Arrosage : ce geste de 2 secondes que les paysagistes font toujours avant et qui évite de tuer la moitié de vos plantes
© Reworld Media
Les paysagistes commencent toujours par un test du doigt arrosage avant de sortir l’arrosoir, à la maison comme au jardin. Ce geste de quelques secondes évite des plantes noyées, mais ils l’utilisent d’une façon que peu d’amateurs connaissent.
Au moindre feuillage qui penche, l’arrosoir sort : qui n’a pas déjà noyé une plante en pensant la sauver ? Selon Pause Maison, « une plante sur deux meurt d’un excès d’arrosage ». Le vrai danger vient plus souvent du trop-plein d’eau que de la soif.
L’erreur classique consiste à juger à l’œil nu : terre claire, petites crevasses, on pense sécheresse. En réalité, sous cette croûte trompeuse, les racines restent parfois bien au frais… ou l’inverse. Les paysagistes commencent donc par un geste tout bête, hérité des anciens : ils enfoncent le doigt dans la terre avant tout arrosage.
Pourquoi ce test du doigt change tout pour l’arrosage
Sans ce test du doigt, le risque de sur-arrosage grimpe. Un sol détrempé prive les racines d’air, finit par les faire pourrir et attire moucherons, champignons et autres maladies cryptogamiques. À l’inverse, un léger stress hydrique se corrige souvent dès que l’on arrose au bon moment.
La surface sèche bien plus vite que la zone où les racines boivent. Entre 3 et 5 cm de profondeur – 2 ou 3 cm pour une plante d’intérieur – la terre peut rester humide alors que le dessus paraît sec. C’est cette zone racinaire que les paysagistes vont « lire » avec leur index.
Le geste des paysagistes, étape par étape
Le geste est d’une simplicité déconcertante. On gratte légèrement la surface, surtout s’il y a un paillage qui limite l’évaporation, parfois jusqu’à 70 %, puis on enfonce l’index : jusqu’à la première phalange (2 à 3 cm) pour une plante en pot, jusqu’à la deuxième (3 à 5 cm) en pleine terre. Dans les gros bacs, un simple bâtonnet en bois fait office de sonde.

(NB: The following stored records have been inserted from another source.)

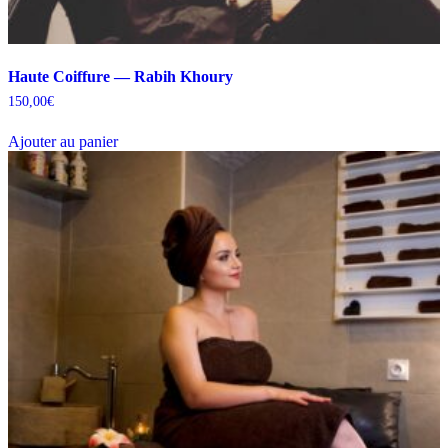
Haute Coiffure — Rabih Khoury
150,00
€
Ajouter au panier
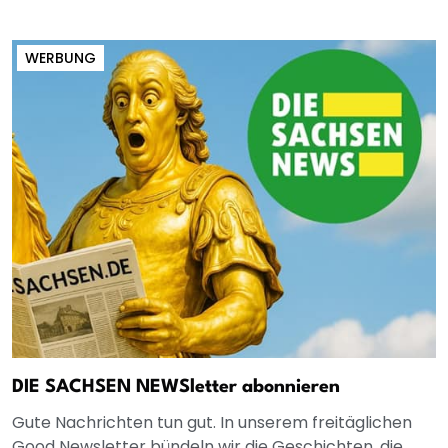
WERBUNG
DIE SACHSEN NEWSletter abonnieren
Gute Nachrichten tun gut. In unserem freitäglichen
Good Newsletter bündeln wir die Geschichten, die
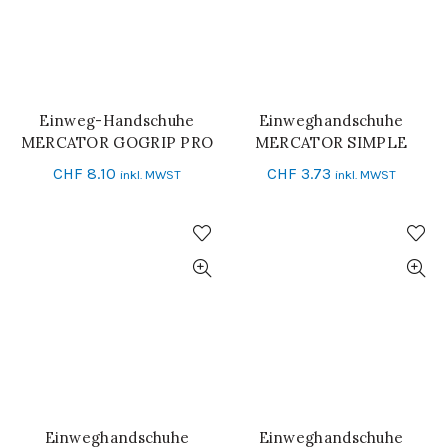
Einweg-Handschuhe
Einweghandschuhe
SCHNELL-EINKAUF
SCHNELL-EINKAUF
MERCATOR GOGRIP PRO
MERCATOR SIMPLE
bl schwarz
NITRIL
CHF
8.10
CHF
3.73
inkl. MWST
inkl. MWST
Einweghandschuhe
Einweghandschuhe
SCHNELL-EINKAUF
SCHNELL-EINKAUF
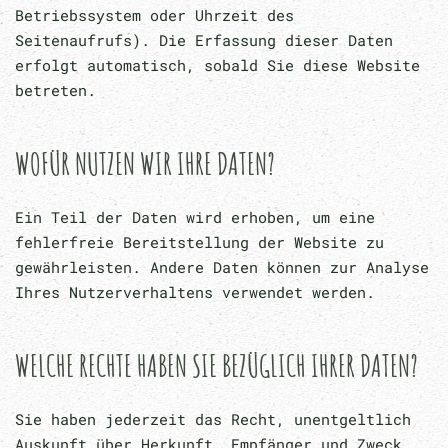
Betriebssystem oder Uhrzeit des
Seitenaufrufs). Die Erfassung dieser Daten
erfolgt automatisch, sobald Sie diese Website
betreten.
WOFÜR NUTZEN WIR IHRE DATEN?
Ein Teil der Daten wird erhoben, um eine
fehlerfreie Bereitstellung der Website zu
gewährleisten. Andere Daten können zur Analyse
Ihres Nutzerverhaltens verwendet werden.
WELCHE RECHTE HABEN SIE BEZÜGLICH IHRER DATEN?
Sie haben jederzeit das Recht, unentgeltlich
Auskunft über Herkunft, Empfänger und Zweck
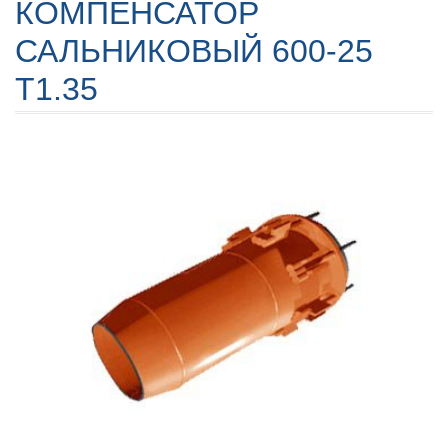
КОМПЕНСАТОР
САЛЬНИКОВЫЙ 600-25
Т1.35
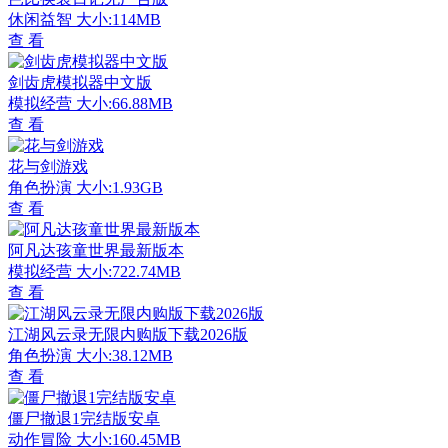
休闲益智
大小:114MB
查 看
剑齿虎模拟器中文版
模拟经营
大小:66.88MB
查 看
花与剑游戏
角色扮演
大小:1.93GB
查 看
阿凡达孩童世界最新版本
模拟经营
大小:722.74MB
查 看
江湖风云录无限内购版下载2026版
角色扮演
大小:38.12MB
查 看
僵尸撤退1完结版安卓
动作冒险
大小:160.45MB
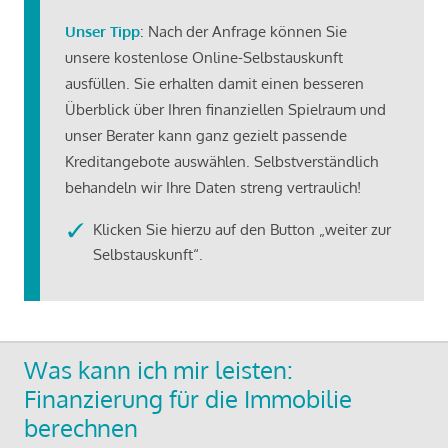
Unser Tipp
: Nach der Anfrage können Sie
unsere kostenlose Online-Selbstauskunft
ausfüllen. Sie erhalten damit einen besseren
Überblick über Ihren finanziellen Spielraum und
unser Berater kann ganz gezielt passende
Kreditangebote auswählen. Selbstverständlich
behandeln wir Ihre Daten streng vertraulich!
Klicken Sie hierzu auf den Button „weiter zur
Selbstauskunft“.
Was kann ich mir leisten:
Finanzierung für die Immobilie
berechnen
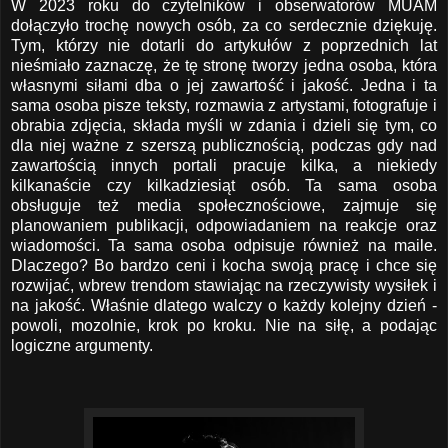
W 2023 roku do czytelników i obserwatorów MUAM
dołączyło trochę nowych osób, za co serdecznie dziękuję.
Tym, którzy nie dotarli do artykułów z poprzednich lat
nieśmiało zaznaczę, że tę stronę tworzy jedna osoba, która
własnymi siłami dba o jej zawartość i jakość. Jedna i ta
sama osoba pisze teksty, rozmawia z artystami, fotografuje i
obrabia zdjęcia, składa myśli w zdania i dzieli się tym, co
dla niej ważne z szerszą publicznością, podczas gdy nad
zawartością innych portali pracuje kilka, a niekiedy
kilkanaście czy kilkadziesiąt osób. Ta sama osoba
obsługuje też media społecznościowe, zajmuje się
planowaniem publikacji, odpowiadaniem na reakcje oraz
wiadomości. Ta sama osoba odpisuje również na maile.
Dlaczego? Bo bardzo ceni i kocha swoją pracę i chce się
rozwijać, wbrew trendom stawiając na rzeczywisty wysiłek i
na jakość. Właśnie dlatego walczy o każdy kolejny dzień -
powoli, mozolnie, krok po kroku. Nie na siłę, a podając
logiczne argumenty.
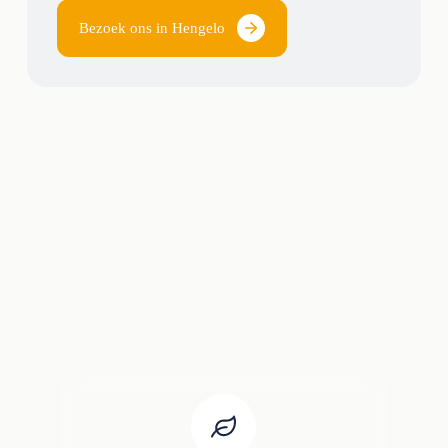
Bezoek ons in Hengelo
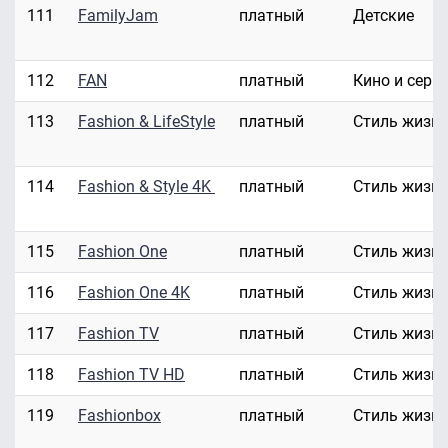
111
FamilyJam
платный
Детские
112
FAN
платный
Кино и сери
113
Fashion & LifeStyle
платный
Стиль жизн
114
Fashion & Style 4K
платный
Стиль жизн
115
Fashion One
платный
Стиль жизн
116
Fashion One 4K
платный
Стиль жизн
117
Fashion TV
платный
Стиль жизн
118
Fashion TV HD
платный
Стиль жизн
119
Fashionbox
платный
Стиль жизн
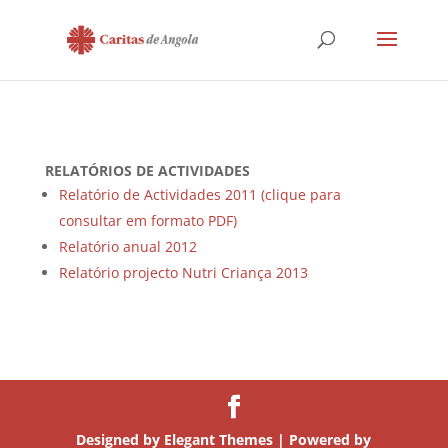
RELATÓRIOS DE ACTIVIDADES
Relatório de Actividades 2011 (clique para
consultar em formato PDF)
Relatório anual 2012
Relatório projecto Nutri Criança 2013
Designed by
Elegant Themes
| Powered by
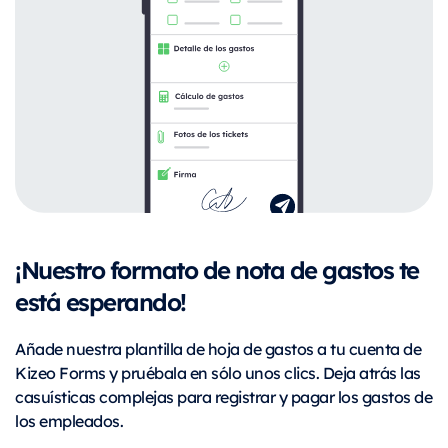
¡Nuestro formato de nota de gastos te
está esperando!
Añade nuestra plantilla de hoja de gastos a tu cuenta de
Kizeo Forms y pruébala en sólo unos clics. Deja atrás las
casuísticas complejas para registrar y pagar los gastos de
los empleados.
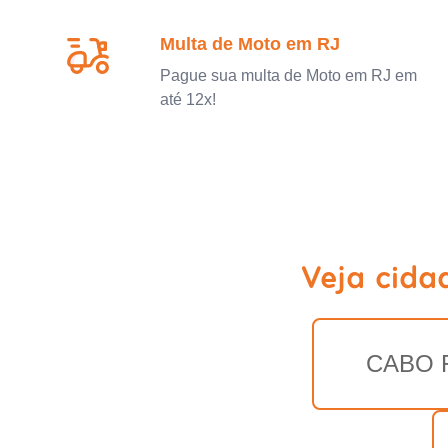
Multa de Moto em RJ
Pague sua multa de Moto em RJ em
até 12x!
Veja cida
CABO 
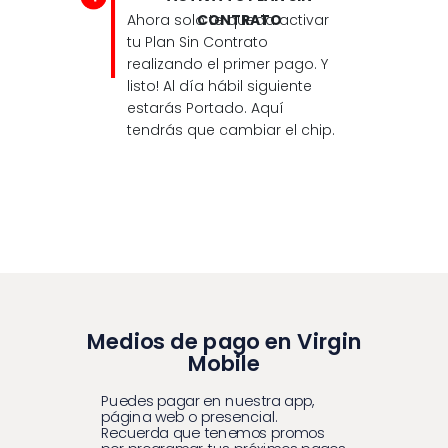
Ahora solo te queda activar
CONTRATO
tu Plan Sin Contrato
realizando el primer pago. Y
listo! Al día hábil siguiente
estarás Portado. Aquí
tendrás que cambiar el chip.
Medios de pago en Virgin
Mobile
Puedes pagar en nuestra app,
página web o presencial.
Recuerda que tenemos promos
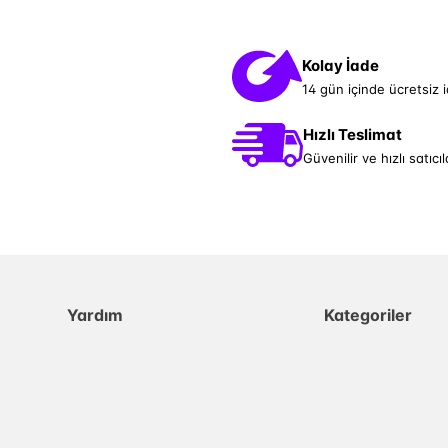
Kolay İade
14 gün içinde ücretsiz 
Hızlı Teslimat
Güvenilir ve hızlı satıcıl
Yardım
Kategoriler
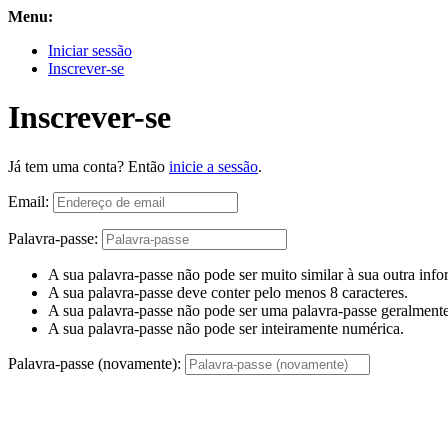
Menu:
Iniciar sessão
Inscrever-se
Inscrever-se
Já tem uma conta? Então
inicie a sessão
.
Email:
Palavra-passe:
A sua palavra-passe não pode ser muito similar à sua outra inf
A sua palavra-passe deve conter pelo menos 8 caracteres.
A sua palavra-passe não pode ser uma palavra-passe geralmente 
A sua palavra-passe não pode ser inteiramente numérica.
Palavra-passe (novamente):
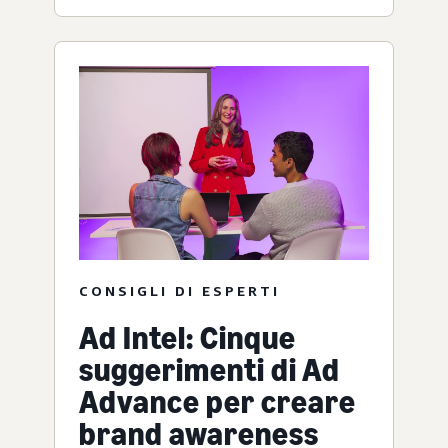
CONSIGLI DI ESPERTI
Ad Intel: Cinque
suggerimenti di Ad
Advance per creare
brand awareness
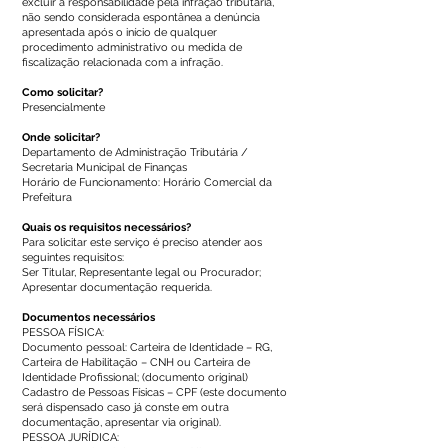
excluir a responsabilidade pela infração tributária,
não sendo considerada espontânea a denúncia
apresentada após o início de qualquer
procedimento administrativo ou medida de
fiscalização relacionada com a infração.
Como solicitar?
Presencialmente
Onde solicitar?
Departamento de Administração Tributária /
Secretaria Municipal de Finanças
Horário de Funcionamento: Horário Comercial da
Prefeitura
Quais os requisitos necessários?
Para solicitar este serviço é preciso atender aos
seguintes requisitos:
Ser Titular, Representante legal ou Procurador;
Apresentar documentação requerida.
Documentos necessários
PESSOA FÍSICA:
Documento pessoal: Carteira de Identidade – RG,
Carteira de Habilitação – CNH ou Carteira de
Identidade Profissional; (documento original)
Cadastro de Pessoas Físicas – CPF (este documento
será dispensado caso já conste em outra
documentação, apresentar via original).
PESSOA JURÍDICA:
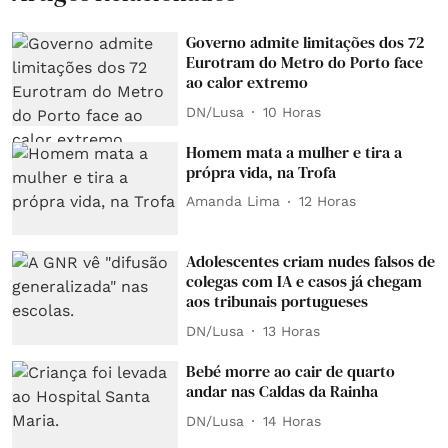
Governo admite limitações dos 72
Eurotram do Metro do Porto face
ao calor extremo
DN/Lusa
10 Horas
Homem mata a mulher e tira a
própra vida, na Trofa
Amanda Lima
12 Horas
Adolescentes criam nudes falsos de
colegas com IA e casos já chegam
aos tribunais portugueses
DN/Lusa
13 Horas
Bebé morre ao cair de quarto
andar nas Caldas da Rainha
DN/Lusa
14 Horas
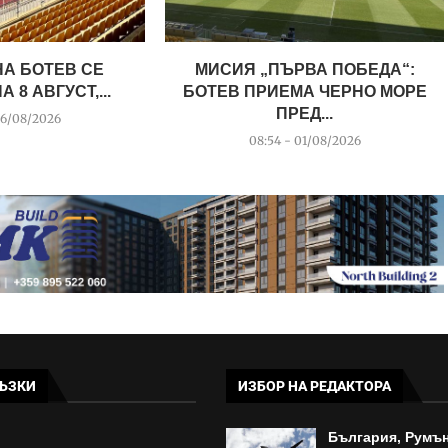
НА БОТЕВ СЕ
МИСИЯ „ПЪРВА ПОБЕДА“:
 8 АВГУСТ,...
БОТЕВ ПРИЕМА ЧЕРНО МОРЕ
ПРЕД...
06/08/2026
08:54 - 01/08/2026
ЪЗКИ
ИЗБОР НА РЕДАКТОРА
България, Румън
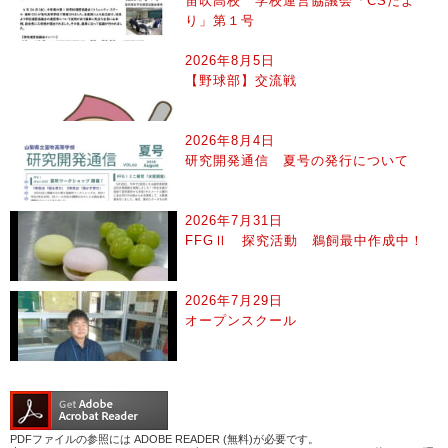
笛吹高校 学校運営協議会「CSだよ
り」第１号
2026年8月5日
【野球部】交流戦
2026年8月4日
研究開発通信 夏号の発行について
2026年7月31日
FFGⅡ 探究活動 鵜飼最中作成中！
2026年7月29日
オープンスクール
PDFファイルの参照には ADOBE READER (無料)が必要です。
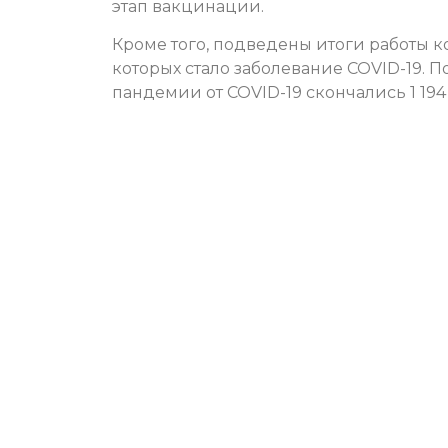
этап вакцинации.
Кроме того, подведены итоги работы к
которых стало заболевание COVID-19. П
пандемии от COVID-19 скончались 1 194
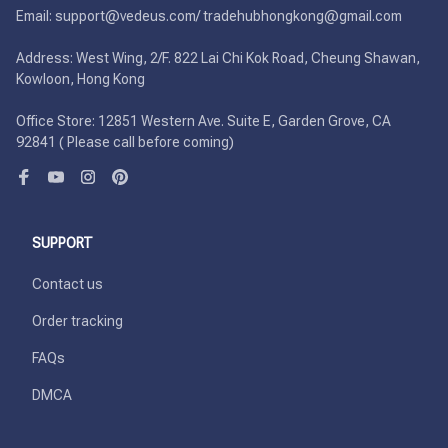
Email: support@vedeus.com/ tradehubhongkong@gmail.com

Address: West Wing, 2/F. 822 Lai Chi Kok Road, Cheung Shawan, 
Kowloon, Hong Kong

Office Store: 12851 Western Ave. Suite E, Garden Grove, CA 
92841 ( Please call before coming)
SUPPORT
Contact us
Order tracking
FAQs
DMCA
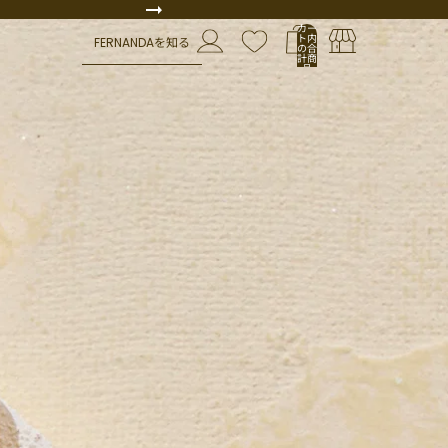
カー
ト内
FERNANDAを知る
の合
計商
品
数:
0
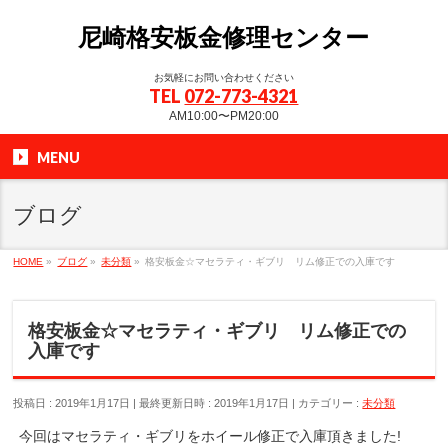
尼崎格安板金修理センター
お気軽にお問い合わせください
TEL
072-773-4321
AM10:00〜PM20:00
MENU
ブログ
HOME
»
ブログ
»
未分類
»
格安板金☆マセラティ・ギブリ リム修正での入庫です
格安板金☆マセラティ・ギブリ リム修正での
入庫です
投稿日 : 2019年1月17日
最終更新日時 : 2019年1月17日
カテゴリー :
未分類
今回はマセラティ・ギブリをホイール修正で入庫頂きました!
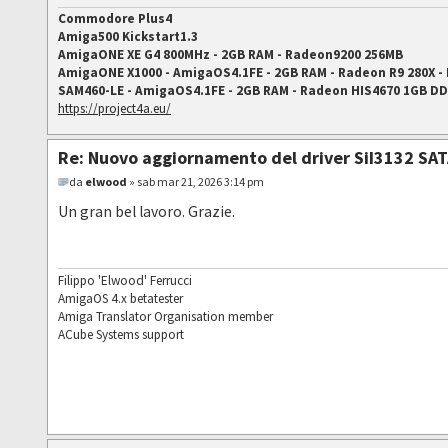
Commodore Plus4
Amiga500 Kickstart1.3
AmigaONE XE G4 800MHz - 2GB RAM - Radeon9200 256MB
AmigaONE X1000 - AmigaOS4.1FE - 2GB RAM - Radeon R9 280X -
SAM460-LE - AmigaOS4.1FE - 2GB RAM - Radeon HIS4670 1GB D
https://project4a.eu/
Re: Nuovo aggiornamento del driver SiI3132 SAT
da
elwood
» sab mar 21, 2026 3:14 pm
Un gran bel lavoro. Grazie.
Filippo 'Elwood' Ferrucci
AmigaOS 4.x betatester
Amiga Translator Organisation member
ACube Systems support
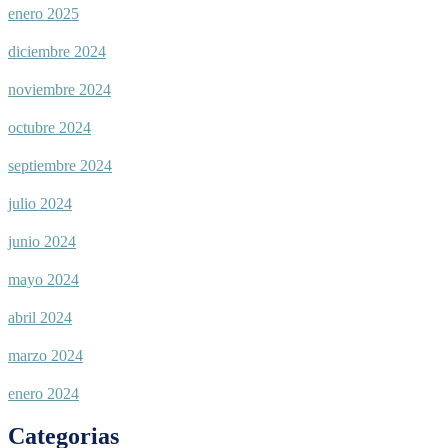
enero 2025
diciembre 2024
noviembre 2024
octubre 2024
septiembre 2024
julio 2024
junio 2024
mayo 2024
abril 2024
marzo 2024
enero 2024
Categorias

Comment interpréter ce que vous sentez sous le doigt
Une fois le doigt planté, tout se joue dans la sensation. Si la terre est chaude, friable, qu’elle ne colle pas et que le doigt ressort propre, la plante a soif : on prévoit un arrosage copieux tôt le matin, jamais en plein après-midi. Si elle est fraîche, souple et un peu collante, le réservoir est encore plein, on attend et on refera le test dans quelques jours.
Terre mouillée, froide, qui englue l’index et fait remonter de l’eau en surface ? C’est le signe d’un excès, surtout en sol argileux ou limoneux, beaucoup plus lent à sécher qu’un sol sableux : on stoppe les apports, on vide les soucoupes et on laisse sécher pour éviter l’asphyxie des racines. Les paysagistes complètent ensuite ce ressenti avec quelques vérifications simples : un coup d’œil au feuillage, au poids du pot, et à la météo des derniers jours.
Sources
En bref
- 🌱 Dans nos jardins, le test du doigt arrosage devient le premier réflexe des paysagistes pour éviter sur-arrosage, stress hydrique et plantes qui dépérissent.
- 👆 Ce geste consiste à enfoncer l’index dans la terre, à une profondeur précise, puis à juger l’humidité ressentie avant d’arroser.
- 💧 Correctement appliqué, ce simple contact avec la zone racinaire change la fréquence des arrosages et réserve parfois des surprises sur l’état réel du sol.